The collaborative will present its inaugural concert as a Duquesne ensemble on Saturday, Sept. 14, with Hugo Wolf’s Italian Songbook at 7:30 p.m. in the PNC Recital Hall. The performance will feature Assistant Professor of Music Dr. Benjamin Binder on piano and two singers, Adjunct Professor of Voice Sari Gruber and guest artist Daniel Teadt.

Art song relies on the interplay between piano and voice, explained Binder. “The composer interprets the poem in the way he writes both parts. In this context, the piano can do all kinds of things. It musically evokes the imagery found in the poem, and it creates the mood of the scene. It can even tell you what the singer is thinking even if the poem being sung doesn’t state it outright.”

The Italian Songbook, described by Binder as a masterpiece of the 19th-century art song repertoire, is based on Italian folk poems translated into German by poet Paul Heyse. “These are poems about love and lovers in a folk village—they’re ribald, sentimental, temperamental, hilarious and everything in between.
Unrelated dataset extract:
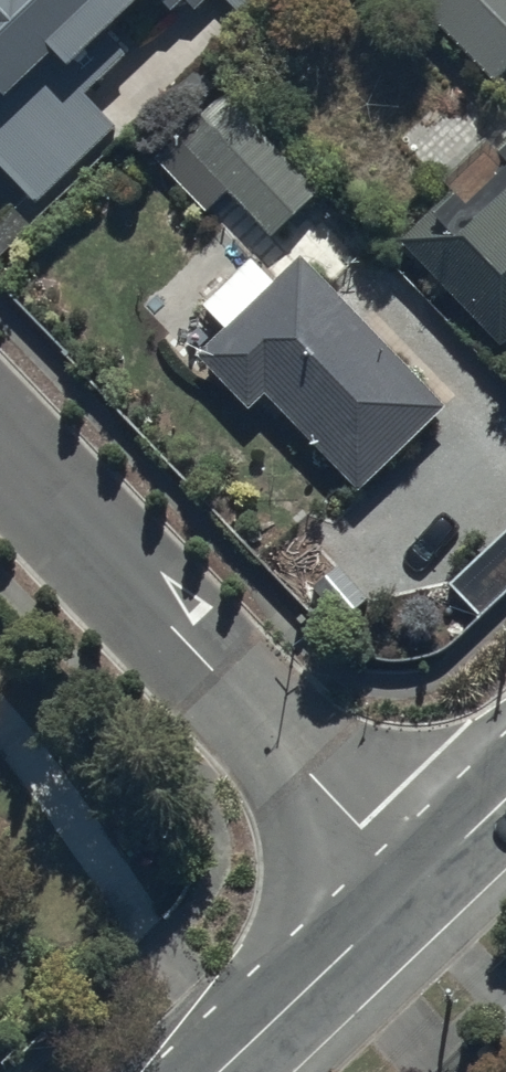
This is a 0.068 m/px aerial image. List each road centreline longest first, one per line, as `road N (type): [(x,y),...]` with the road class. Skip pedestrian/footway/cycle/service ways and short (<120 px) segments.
road 1 (residential): [(416,883),(0,447)]
road 2 (residential): [(221,1071),(416,883)]
road 3 (residential): [(416,883),(505,798)]

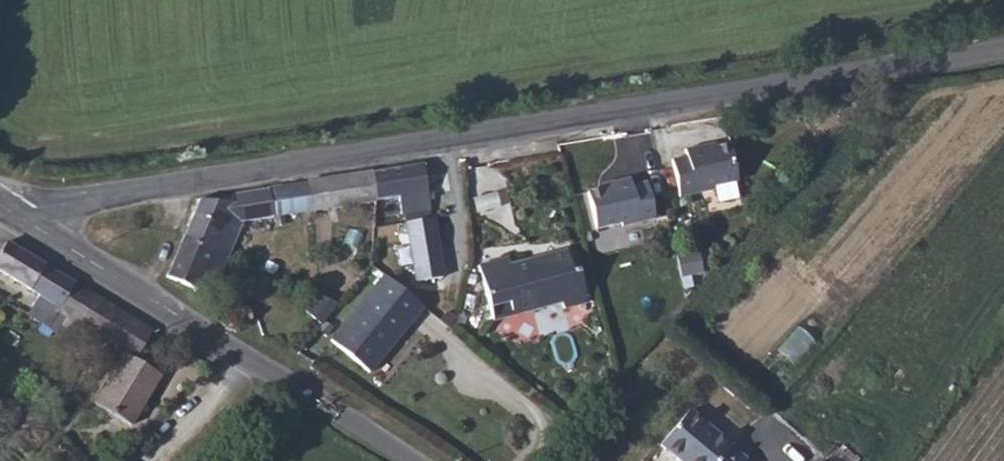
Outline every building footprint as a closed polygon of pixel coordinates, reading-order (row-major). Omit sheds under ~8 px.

They don’t form a drama per se, but they give us little variations on the theme of the relationship between the sexes.

English translations of the lyrics will be projected onto the stage during the performance.

Through the Pittsburgh Song Collaborative, which he founded in 2010, Binder has performed classical art song in the Pittsburgh region and beyond. He incorporates his scholarly study of art song into the concert. “I often lecture during the concert, presenting my recent musicological research to help the audience get deeper into the music,” he said. “The Pittsburgh Song Collaborative, in a sense, also ‘collaborates’ across the discipline of music, because music performance and musicology are woven together in the concerts.  And art song is itself collaborative and interdisciplinary, since it involves music and poetry.”

The organization’s performances, Binder emphasized, do not simply involve getting up on a stage to play and sing art songs. “I’m trying to find creative ways of collaborating with artists in other disciplines to bring the poetry and music to life for the audience, to make these songs more accessible,” said Binder, who has worked with curators at the Carnegie Museum of Art in performances there and played a concert that involved newly commissioned works of photography.